Customer AS

Curtis Villamizar <> writes:

> A /24 in the so called "provider independent" space will be blocked by
> Sprint. That is what I mean be "unroutable".

Um, forgive me for being obtuse, but what's the
so-called "provider independent" space, and where
is the document that outlines its boundaries?

I think that's what RIPE calls a small allocation that goes directly
to the regional registry rather than through the provider. I don't
know offhand where it is first formally defined.

The term is used in draft-hubbard-registry-guidelines-01.txt. For
example page 11:

5. Due to technical and implementation constraints on the Internet
        routing system and the possibility of routing overload, major
        transit providers may need to impose certain restrictions to
        reduce the number of globally advertised routes. This may
        include setting limits on the size of CIDR prefixes added to
        the routing tables, filtering of non-aggregated routes, etc.
        Therefore, addresses obtained directly from regional registry
        (provider-independent, also known as portable) are not
        guaranteed routable on the Internet.

So I guess the term does have some precedent.

Also, as noted before, the bulk of the long prefixes
blocked by inbound filtering have been obvious mistakes,
such as subnets in the presence of an aggregate, people
forgetting to aggregate at all, and so forth. In each
case the addresses were from what appears to be PA space,
in that the blocks in question were allocated to
providers, rather than end users, and were non-portable.

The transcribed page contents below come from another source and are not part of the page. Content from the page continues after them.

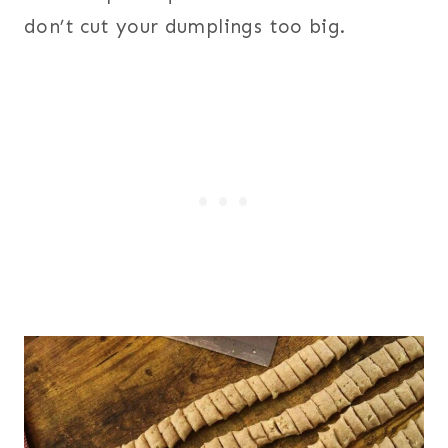
don’t cut your dumplings too big.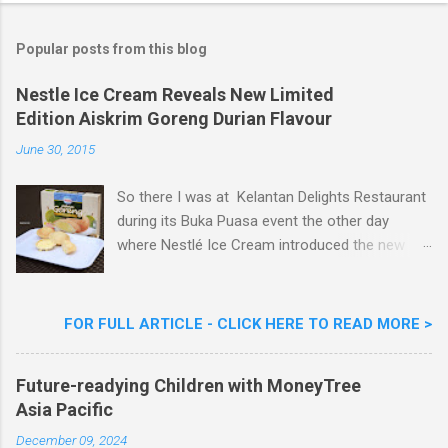
t
a
Popular posts from this blog
C
o
m
Nestle Ice Cream Reveals New Limited
m
Edition Aiskrim Goreng Durian Flavour
e
n
June 30, 2015
t
So there I was at Kelantan Delights Restaurant
during its Buka Puasa event the other day
where Nestlé Ice Cream introduced the new
Limited Edition Nestlé Aiskrim Goreng Durian
Flavour . Also present at the event were Yit
Woon Lai, Business Executive Manager of
FOR FULL ARTICLE - CLICK HERE TO READ MORE >
Nestlé Ice Cream, Nestlé (Malaysia) Berhad,
Khoo Kar Khoon, Communications Director of
Future-readying Children with MoneyTree
Nestlé (Malaysia) Berhad and the Aiskrim
Asia Pacific
Goreng Embassador, Chef Nik Michael, the
Celebrity Chef & Restaurateur. Nestle Ice
December 09, 2024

We advertise a two intentional subnets in the presence of a large
207.24/14 aggregate. These are dual homed. One is a /24, the other a
/22. Both are accepted by other providers but not Sprint. This is OK
since we are primary and Sprint traffic will hit ANS due to the
aggregate and get sent to the other provider if ANS doesn't have the
more specific route, since we take the more specific from the other
provider. There is just a suboptimal backup, but still backup.

The addresses may well have been "backbone-independent",
however, as far as I understand things, that is not the
same thing as "provider-independent".

And where is this defined?

Other than that, I completely agree with you.


I agree that the majority of more specifics are mistakes. We use the
IRR to separate out the inintentional mistakes (the redundancy in that
statement was intentional:). This does protect us against the all too
common case of too ignorant of CIDR to know better and registering the
more specific in the IRR anyway (the intentional mistakes).

Again, different approaches will yield different results.